EXERCISE INPUT Block Start

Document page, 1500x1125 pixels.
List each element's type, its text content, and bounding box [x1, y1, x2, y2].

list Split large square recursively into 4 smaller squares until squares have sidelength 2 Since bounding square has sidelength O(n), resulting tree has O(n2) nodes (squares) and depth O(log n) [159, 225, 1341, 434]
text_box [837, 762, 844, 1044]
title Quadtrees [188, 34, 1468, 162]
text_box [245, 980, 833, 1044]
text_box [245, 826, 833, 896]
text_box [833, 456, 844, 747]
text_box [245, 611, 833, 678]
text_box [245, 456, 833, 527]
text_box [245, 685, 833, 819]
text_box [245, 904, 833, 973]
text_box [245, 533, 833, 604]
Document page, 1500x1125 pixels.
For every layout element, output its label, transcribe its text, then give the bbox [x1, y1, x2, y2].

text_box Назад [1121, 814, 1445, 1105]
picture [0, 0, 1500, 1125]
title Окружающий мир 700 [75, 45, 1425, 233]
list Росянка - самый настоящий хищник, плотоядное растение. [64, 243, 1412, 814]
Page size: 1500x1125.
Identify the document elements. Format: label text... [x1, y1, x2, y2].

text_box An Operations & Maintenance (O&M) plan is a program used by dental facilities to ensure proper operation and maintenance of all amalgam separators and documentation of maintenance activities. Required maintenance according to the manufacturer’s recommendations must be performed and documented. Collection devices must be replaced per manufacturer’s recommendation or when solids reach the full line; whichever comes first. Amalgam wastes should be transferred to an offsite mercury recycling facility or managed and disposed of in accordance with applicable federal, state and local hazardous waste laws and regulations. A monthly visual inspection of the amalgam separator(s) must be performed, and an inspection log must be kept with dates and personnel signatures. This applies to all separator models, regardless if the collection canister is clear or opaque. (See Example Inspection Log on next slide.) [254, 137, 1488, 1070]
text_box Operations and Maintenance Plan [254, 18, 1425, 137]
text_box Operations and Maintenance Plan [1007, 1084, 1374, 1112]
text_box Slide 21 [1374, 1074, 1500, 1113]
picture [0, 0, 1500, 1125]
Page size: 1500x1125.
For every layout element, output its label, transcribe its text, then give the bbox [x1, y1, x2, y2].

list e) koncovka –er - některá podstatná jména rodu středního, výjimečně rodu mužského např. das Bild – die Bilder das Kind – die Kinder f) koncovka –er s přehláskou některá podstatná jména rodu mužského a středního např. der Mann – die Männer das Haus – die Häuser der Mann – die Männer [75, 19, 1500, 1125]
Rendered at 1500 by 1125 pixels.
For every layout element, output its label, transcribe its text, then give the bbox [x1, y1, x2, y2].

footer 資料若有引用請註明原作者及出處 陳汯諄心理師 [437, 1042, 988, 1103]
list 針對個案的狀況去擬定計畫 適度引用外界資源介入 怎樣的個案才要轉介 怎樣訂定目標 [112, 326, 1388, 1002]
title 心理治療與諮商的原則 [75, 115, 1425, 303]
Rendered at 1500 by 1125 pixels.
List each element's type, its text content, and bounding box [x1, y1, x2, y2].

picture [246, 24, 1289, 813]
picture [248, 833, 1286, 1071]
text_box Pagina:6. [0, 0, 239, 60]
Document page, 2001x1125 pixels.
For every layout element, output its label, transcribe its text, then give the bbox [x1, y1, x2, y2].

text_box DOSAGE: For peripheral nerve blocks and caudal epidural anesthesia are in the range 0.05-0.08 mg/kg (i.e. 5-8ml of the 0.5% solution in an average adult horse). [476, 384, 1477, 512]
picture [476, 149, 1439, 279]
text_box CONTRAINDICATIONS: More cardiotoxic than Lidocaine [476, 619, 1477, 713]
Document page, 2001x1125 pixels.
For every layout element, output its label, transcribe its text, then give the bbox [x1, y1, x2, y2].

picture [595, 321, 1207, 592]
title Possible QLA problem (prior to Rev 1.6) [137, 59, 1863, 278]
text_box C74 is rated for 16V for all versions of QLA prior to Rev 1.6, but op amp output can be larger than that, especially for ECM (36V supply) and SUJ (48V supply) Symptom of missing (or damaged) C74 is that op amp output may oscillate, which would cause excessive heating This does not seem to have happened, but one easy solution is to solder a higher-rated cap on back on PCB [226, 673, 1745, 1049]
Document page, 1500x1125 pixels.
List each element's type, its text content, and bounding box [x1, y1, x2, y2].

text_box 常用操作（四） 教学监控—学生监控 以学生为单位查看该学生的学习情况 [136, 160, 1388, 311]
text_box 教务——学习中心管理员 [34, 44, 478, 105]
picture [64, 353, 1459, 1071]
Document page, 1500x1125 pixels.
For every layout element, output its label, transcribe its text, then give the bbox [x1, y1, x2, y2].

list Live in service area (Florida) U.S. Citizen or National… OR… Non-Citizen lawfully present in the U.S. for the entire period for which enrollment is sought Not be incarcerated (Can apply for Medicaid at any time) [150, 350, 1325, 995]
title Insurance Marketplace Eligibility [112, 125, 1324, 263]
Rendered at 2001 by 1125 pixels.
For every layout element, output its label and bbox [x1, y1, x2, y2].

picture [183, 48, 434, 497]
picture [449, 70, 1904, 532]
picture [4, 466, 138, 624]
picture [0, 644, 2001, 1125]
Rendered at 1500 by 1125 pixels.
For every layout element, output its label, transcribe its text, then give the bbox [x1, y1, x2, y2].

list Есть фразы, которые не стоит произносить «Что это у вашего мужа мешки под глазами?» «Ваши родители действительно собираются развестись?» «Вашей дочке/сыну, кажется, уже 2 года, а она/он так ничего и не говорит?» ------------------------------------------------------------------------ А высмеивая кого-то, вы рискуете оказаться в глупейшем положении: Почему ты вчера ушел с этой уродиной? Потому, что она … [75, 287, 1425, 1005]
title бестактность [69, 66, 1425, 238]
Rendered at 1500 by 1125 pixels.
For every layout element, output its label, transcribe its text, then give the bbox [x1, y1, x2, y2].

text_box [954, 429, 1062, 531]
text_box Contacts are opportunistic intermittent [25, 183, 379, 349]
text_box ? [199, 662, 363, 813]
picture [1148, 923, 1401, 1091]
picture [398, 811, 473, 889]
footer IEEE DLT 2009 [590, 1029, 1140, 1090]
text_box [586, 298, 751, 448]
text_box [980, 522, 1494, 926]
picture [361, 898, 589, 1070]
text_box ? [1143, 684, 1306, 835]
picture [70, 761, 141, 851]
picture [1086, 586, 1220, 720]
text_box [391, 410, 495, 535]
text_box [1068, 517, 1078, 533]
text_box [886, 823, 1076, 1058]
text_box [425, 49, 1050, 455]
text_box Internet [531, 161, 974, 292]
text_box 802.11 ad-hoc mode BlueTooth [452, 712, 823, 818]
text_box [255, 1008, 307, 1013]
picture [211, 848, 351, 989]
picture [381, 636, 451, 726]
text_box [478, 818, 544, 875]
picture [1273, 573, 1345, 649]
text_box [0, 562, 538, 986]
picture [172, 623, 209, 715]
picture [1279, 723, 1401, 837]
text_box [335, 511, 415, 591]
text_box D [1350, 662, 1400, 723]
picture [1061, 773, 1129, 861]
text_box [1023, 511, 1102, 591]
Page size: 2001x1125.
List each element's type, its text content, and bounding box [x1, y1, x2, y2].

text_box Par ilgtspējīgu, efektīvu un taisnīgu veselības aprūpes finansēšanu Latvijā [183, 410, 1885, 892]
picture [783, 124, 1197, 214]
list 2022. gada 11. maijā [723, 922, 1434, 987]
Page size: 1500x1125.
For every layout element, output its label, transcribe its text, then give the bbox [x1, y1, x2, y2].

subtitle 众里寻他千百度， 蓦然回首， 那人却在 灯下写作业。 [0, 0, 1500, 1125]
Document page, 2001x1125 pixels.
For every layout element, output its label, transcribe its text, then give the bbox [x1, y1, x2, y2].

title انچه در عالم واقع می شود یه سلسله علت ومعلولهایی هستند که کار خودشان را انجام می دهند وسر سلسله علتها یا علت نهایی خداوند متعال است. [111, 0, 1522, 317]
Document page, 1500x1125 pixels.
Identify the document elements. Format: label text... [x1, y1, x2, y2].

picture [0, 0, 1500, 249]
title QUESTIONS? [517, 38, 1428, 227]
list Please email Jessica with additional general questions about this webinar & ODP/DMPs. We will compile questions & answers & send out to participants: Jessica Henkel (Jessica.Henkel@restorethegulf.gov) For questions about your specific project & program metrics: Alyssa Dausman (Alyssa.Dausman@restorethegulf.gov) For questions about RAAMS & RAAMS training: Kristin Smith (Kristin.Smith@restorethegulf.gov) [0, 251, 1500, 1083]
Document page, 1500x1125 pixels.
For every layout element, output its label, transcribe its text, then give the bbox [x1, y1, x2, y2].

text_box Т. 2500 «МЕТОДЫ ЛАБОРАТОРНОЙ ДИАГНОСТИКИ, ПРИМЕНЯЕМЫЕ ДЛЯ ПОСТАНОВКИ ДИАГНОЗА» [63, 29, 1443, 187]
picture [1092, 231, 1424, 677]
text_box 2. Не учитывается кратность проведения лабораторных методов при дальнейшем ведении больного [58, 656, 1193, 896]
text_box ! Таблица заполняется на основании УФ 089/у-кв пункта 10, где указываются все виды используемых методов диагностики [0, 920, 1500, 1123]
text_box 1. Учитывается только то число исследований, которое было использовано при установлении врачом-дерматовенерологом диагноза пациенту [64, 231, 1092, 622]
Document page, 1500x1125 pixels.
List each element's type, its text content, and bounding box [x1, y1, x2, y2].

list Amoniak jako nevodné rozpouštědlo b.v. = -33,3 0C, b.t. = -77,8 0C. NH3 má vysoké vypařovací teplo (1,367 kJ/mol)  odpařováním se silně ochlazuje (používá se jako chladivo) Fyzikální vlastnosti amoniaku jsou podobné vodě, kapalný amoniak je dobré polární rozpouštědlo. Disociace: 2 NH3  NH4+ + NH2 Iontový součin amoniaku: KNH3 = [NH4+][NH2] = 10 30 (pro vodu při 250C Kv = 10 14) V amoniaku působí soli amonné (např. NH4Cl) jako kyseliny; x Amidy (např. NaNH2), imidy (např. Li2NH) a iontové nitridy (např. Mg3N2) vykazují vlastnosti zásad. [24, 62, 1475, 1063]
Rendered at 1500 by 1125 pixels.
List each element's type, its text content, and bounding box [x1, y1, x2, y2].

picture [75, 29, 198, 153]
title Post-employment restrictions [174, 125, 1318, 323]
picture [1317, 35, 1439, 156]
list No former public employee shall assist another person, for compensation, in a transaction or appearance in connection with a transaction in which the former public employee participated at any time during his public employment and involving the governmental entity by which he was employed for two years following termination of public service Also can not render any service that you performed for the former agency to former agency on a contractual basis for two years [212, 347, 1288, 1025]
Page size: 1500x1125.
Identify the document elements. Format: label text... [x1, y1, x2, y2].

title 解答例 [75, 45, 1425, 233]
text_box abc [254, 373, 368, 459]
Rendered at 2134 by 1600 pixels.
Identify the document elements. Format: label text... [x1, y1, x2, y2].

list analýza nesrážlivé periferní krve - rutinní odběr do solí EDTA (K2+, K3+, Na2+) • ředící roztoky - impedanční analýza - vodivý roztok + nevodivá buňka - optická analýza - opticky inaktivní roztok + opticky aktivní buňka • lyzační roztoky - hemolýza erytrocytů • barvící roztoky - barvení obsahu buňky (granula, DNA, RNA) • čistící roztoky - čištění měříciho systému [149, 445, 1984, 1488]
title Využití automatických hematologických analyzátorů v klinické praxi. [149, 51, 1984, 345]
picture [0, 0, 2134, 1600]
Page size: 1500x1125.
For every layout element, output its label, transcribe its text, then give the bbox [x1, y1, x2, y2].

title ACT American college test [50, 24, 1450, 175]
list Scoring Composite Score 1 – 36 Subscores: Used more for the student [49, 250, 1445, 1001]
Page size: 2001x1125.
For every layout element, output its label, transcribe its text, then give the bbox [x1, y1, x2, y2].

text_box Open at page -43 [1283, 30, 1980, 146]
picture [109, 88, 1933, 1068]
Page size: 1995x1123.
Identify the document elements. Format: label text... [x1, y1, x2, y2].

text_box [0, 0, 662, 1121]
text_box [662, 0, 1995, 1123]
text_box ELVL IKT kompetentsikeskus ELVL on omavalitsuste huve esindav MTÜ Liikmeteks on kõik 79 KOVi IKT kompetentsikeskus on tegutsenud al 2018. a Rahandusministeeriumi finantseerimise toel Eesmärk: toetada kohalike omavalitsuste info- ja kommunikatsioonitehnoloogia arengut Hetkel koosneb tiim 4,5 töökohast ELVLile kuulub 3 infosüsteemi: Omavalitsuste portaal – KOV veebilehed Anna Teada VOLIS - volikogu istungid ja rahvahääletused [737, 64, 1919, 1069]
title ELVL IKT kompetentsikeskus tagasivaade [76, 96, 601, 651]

EXERCISE INPUT Block End

If a line falls between the first line of the entries and the line containing "text_box [245, 533, 833, 604]", or is one of those two, restate it word for word; leave all other lines out.

SOLVED EXERCISE:
Document page, 1500x1125 pixels.
List each element's type, its text content, and bounding box [x1, y1, x2, y2].

list Split large square recursively into 4 smaller squares until squares have sidelength 2 Since bounding square has sidelength O(n), resulting tree has O(n2) nodes (squares) and depth O(log n) [159, 225, 1341, 434]
text_box [837, 762, 844, 1044]
title Quadtrees [188, 34, 1468, 162]
text_box [245, 980, 833, 1044]
text_box [245, 826, 833, 896]
text_box [833, 456, 844, 747]
text_box [245, 611, 833, 678]
text_box [245, 456, 833, 527]
text_box [245, 685, 833, 819]
text_box [245, 904, 833, 973]
text_box [245, 533, 833, 604]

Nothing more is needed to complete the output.